**Edit tracking data**:
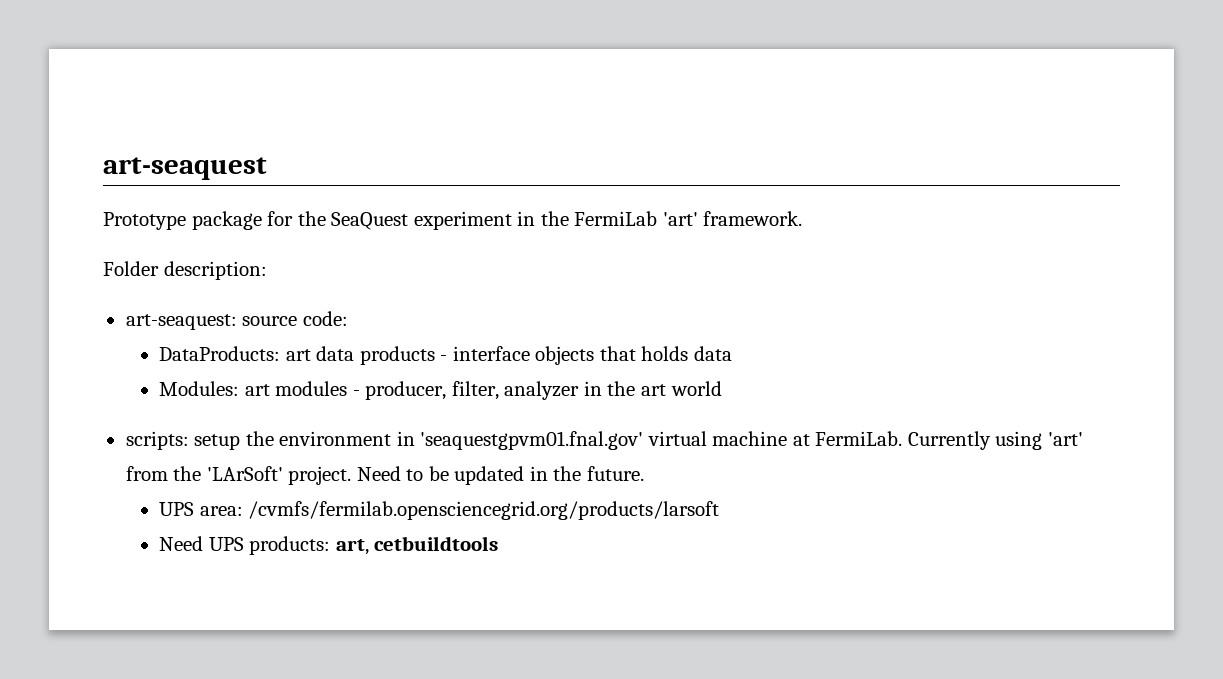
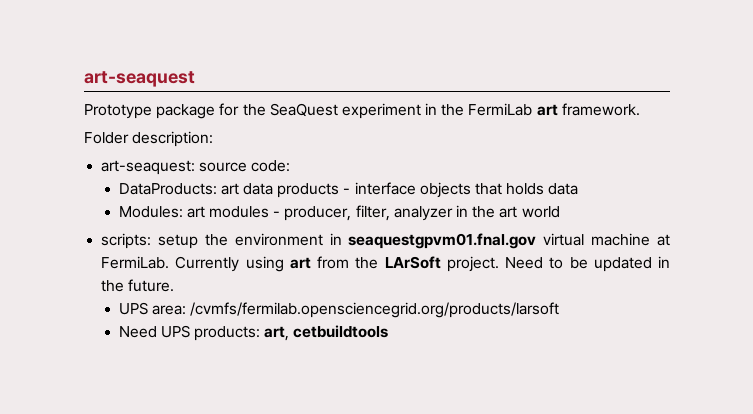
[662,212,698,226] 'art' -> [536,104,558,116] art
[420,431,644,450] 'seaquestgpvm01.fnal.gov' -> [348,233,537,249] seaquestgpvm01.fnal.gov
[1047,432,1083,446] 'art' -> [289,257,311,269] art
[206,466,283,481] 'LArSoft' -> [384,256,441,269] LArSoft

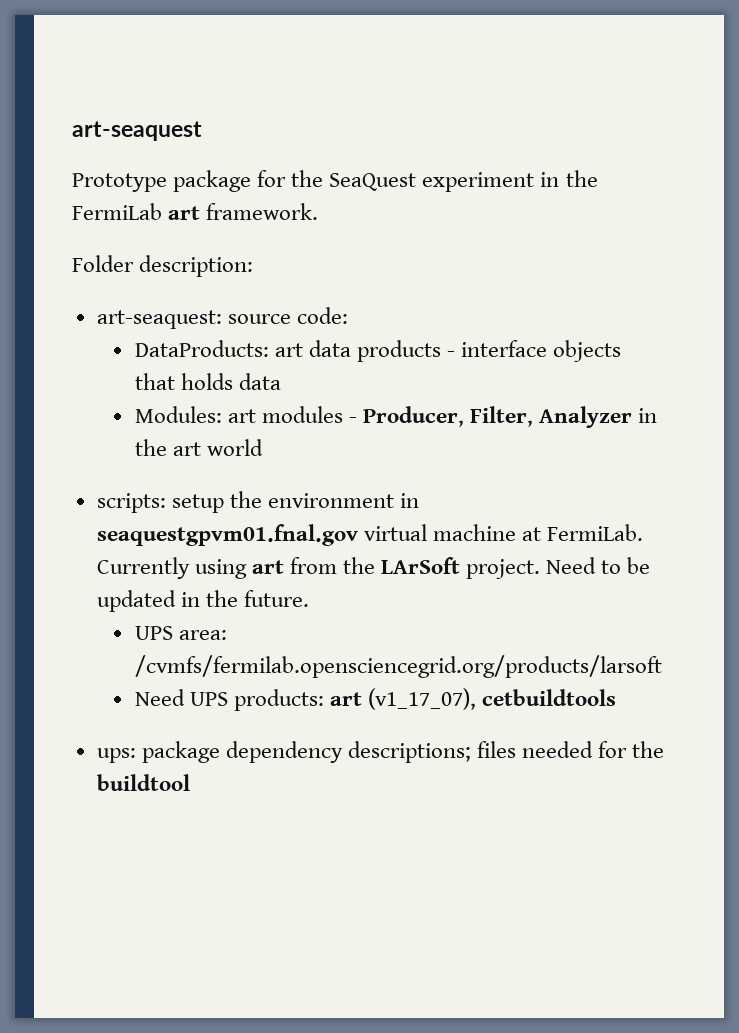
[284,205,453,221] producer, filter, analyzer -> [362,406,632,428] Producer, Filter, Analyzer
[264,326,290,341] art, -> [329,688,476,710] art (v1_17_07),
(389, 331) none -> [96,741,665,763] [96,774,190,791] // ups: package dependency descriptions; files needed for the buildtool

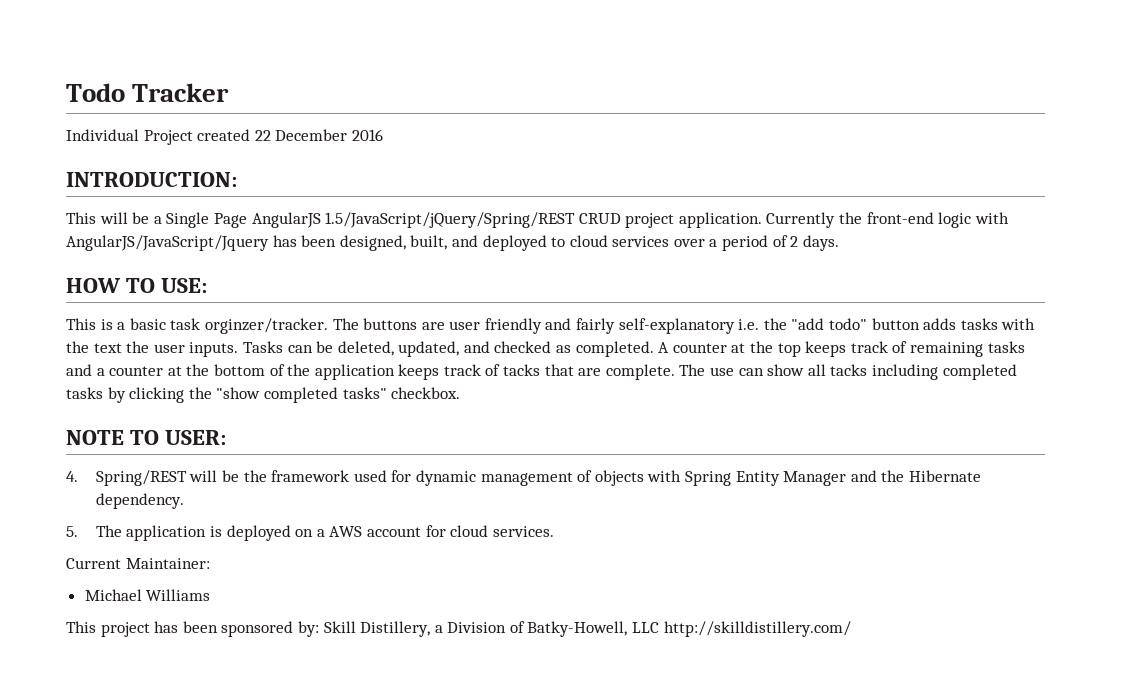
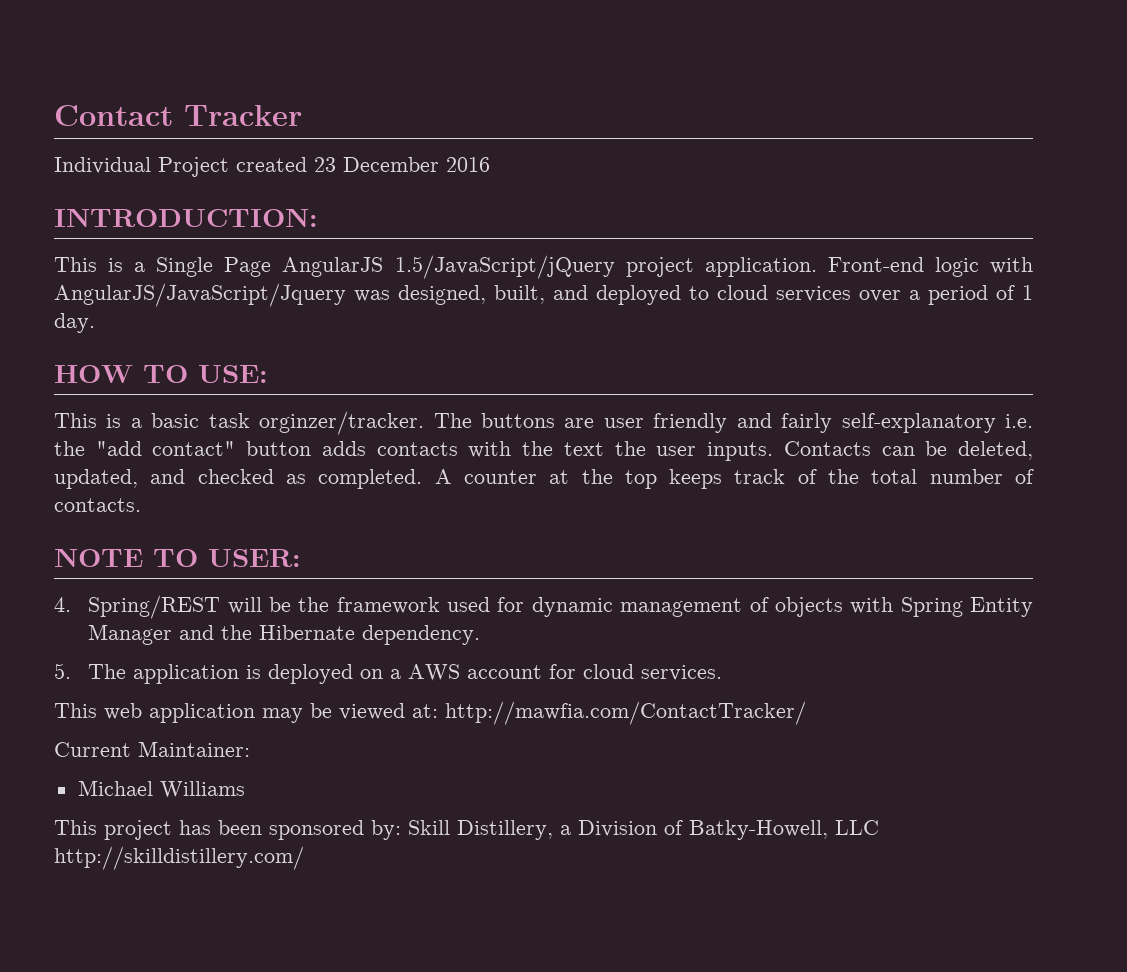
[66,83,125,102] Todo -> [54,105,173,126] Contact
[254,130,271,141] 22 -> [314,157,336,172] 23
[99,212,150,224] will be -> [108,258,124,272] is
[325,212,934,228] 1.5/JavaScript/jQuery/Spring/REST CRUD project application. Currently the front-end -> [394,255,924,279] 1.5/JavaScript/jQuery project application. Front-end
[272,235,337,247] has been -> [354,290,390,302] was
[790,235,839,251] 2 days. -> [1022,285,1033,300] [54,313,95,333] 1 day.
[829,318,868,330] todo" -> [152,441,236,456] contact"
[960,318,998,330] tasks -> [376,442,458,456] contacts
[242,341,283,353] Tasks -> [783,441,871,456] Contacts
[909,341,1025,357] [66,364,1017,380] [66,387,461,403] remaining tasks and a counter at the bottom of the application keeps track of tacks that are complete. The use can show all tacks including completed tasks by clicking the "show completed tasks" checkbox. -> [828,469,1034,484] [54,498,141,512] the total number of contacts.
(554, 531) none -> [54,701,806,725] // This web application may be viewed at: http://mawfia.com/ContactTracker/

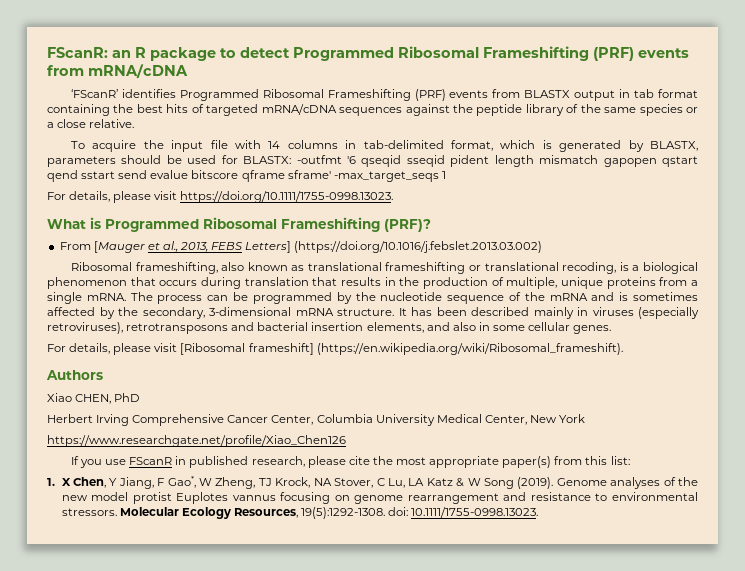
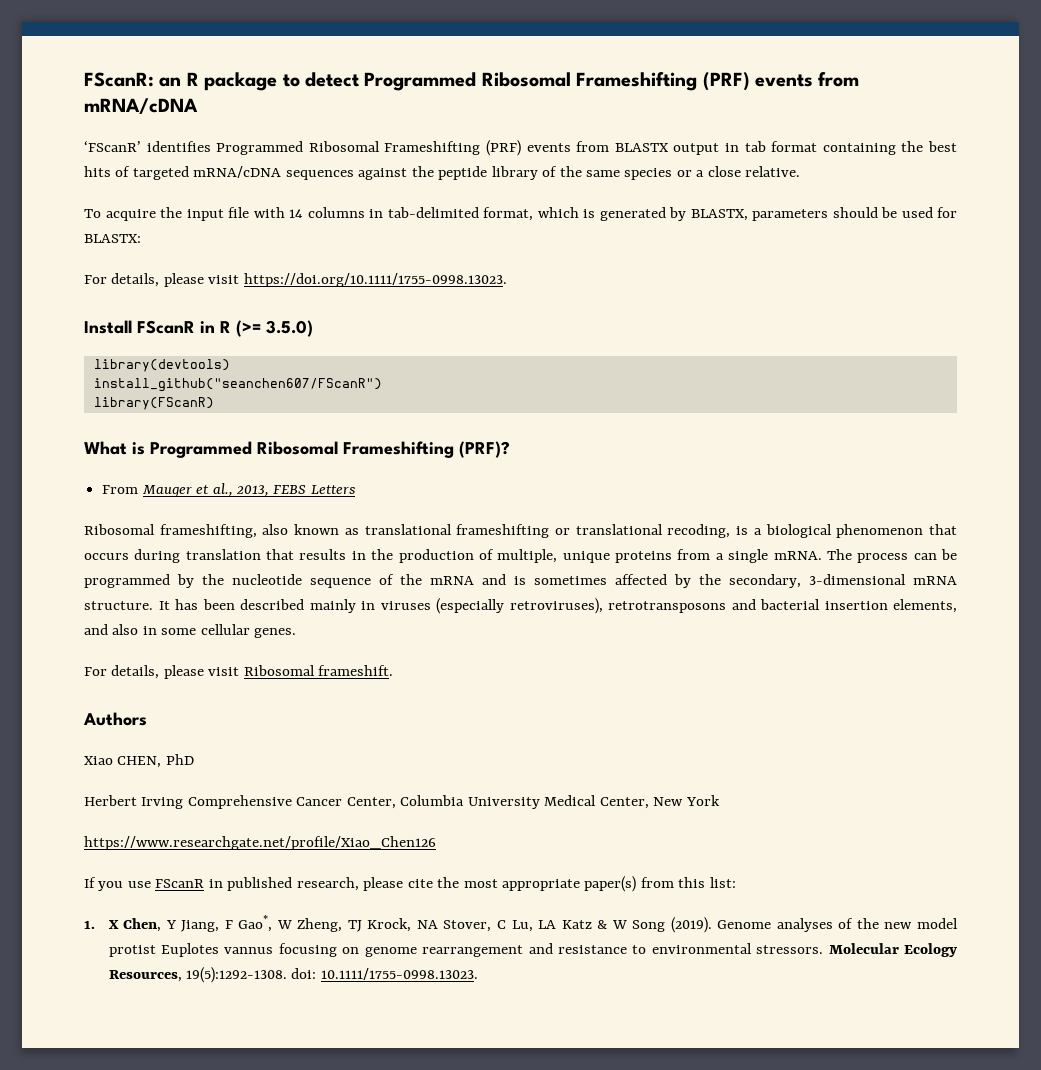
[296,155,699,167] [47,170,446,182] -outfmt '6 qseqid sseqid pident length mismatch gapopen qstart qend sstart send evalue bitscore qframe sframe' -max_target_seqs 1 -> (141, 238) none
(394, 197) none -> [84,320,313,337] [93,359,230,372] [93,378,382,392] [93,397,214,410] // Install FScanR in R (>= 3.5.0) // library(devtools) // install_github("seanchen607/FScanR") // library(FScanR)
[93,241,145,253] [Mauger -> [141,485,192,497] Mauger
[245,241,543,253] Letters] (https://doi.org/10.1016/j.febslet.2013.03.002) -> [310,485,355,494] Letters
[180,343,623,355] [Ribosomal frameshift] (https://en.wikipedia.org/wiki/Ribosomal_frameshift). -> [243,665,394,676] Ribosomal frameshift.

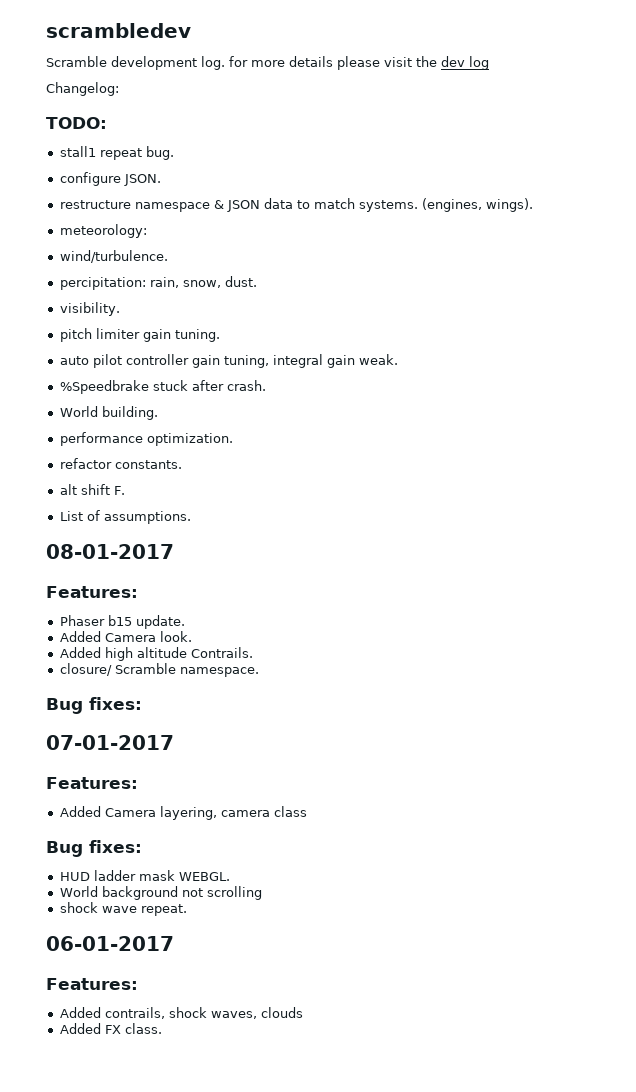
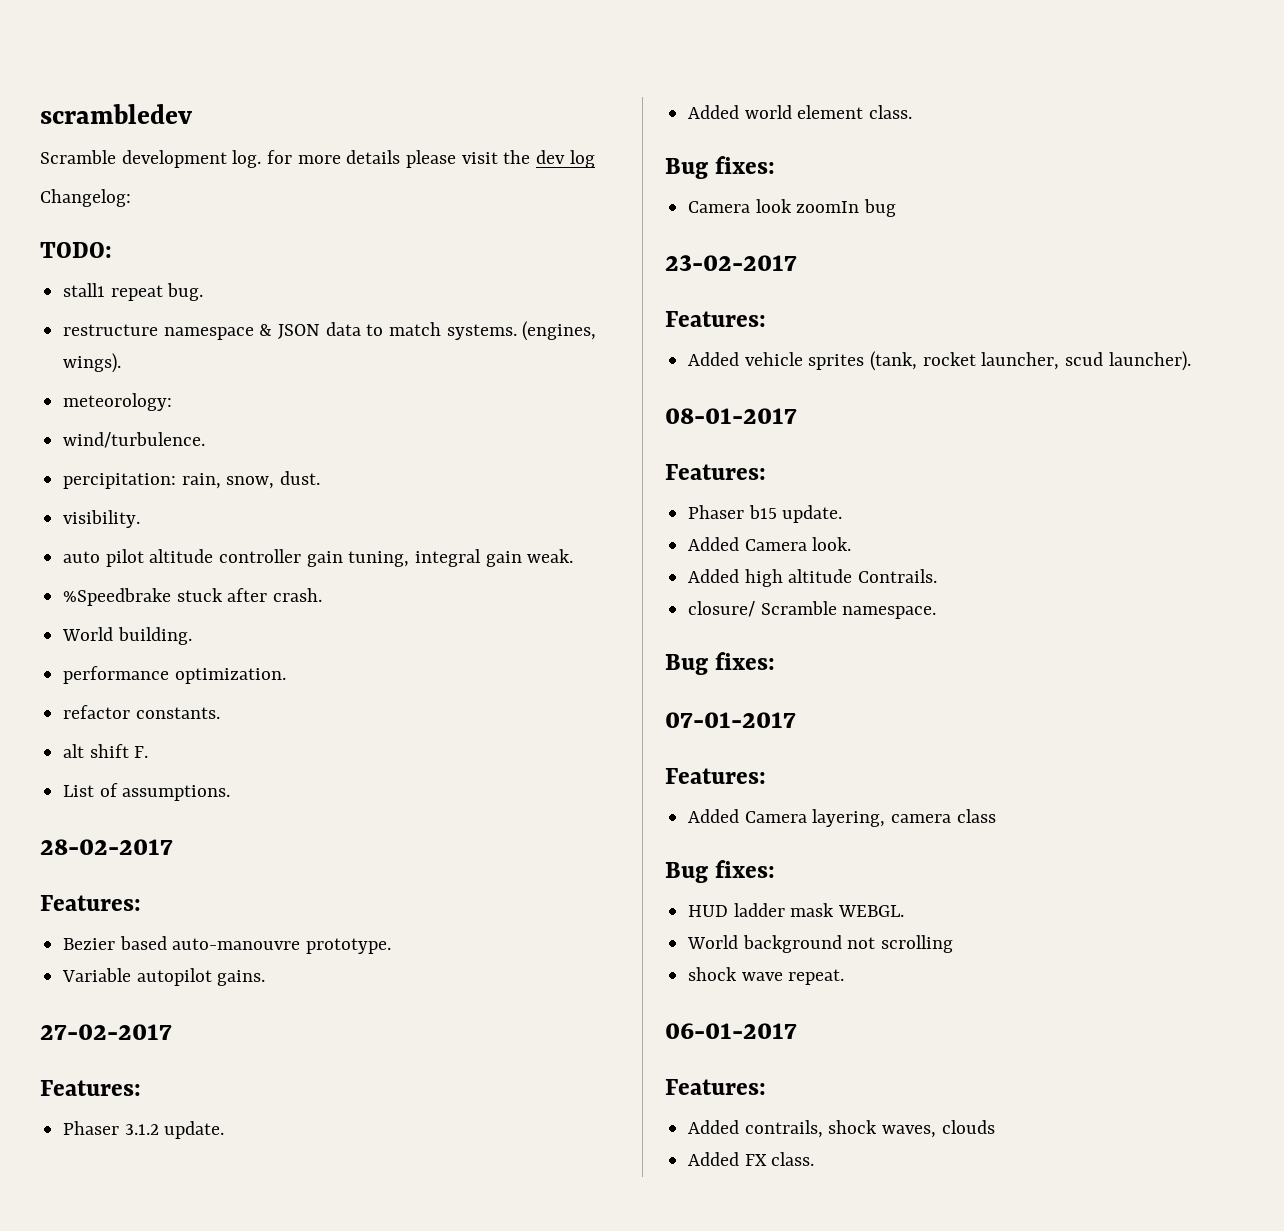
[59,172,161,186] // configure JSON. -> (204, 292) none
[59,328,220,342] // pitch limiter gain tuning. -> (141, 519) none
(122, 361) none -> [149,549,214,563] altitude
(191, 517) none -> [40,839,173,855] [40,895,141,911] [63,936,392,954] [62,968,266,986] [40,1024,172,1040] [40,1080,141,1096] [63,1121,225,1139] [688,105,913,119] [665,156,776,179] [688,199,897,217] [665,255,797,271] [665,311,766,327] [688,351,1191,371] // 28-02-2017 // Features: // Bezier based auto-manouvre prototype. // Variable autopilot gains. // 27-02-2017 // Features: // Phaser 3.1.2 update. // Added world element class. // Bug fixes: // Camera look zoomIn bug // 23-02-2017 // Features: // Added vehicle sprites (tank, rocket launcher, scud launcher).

**What is required**: Print exactly the lines above from the one with "[254,130,271,141] 22 -> [314,157,336,172] 23" to the one with "[99,212,150,224] will be", including both.

**Worked solution**:
[254,130,271,141] 22 -> [314,157,336,172] 23
[99,212,150,224] will be -> [108,258,124,272] is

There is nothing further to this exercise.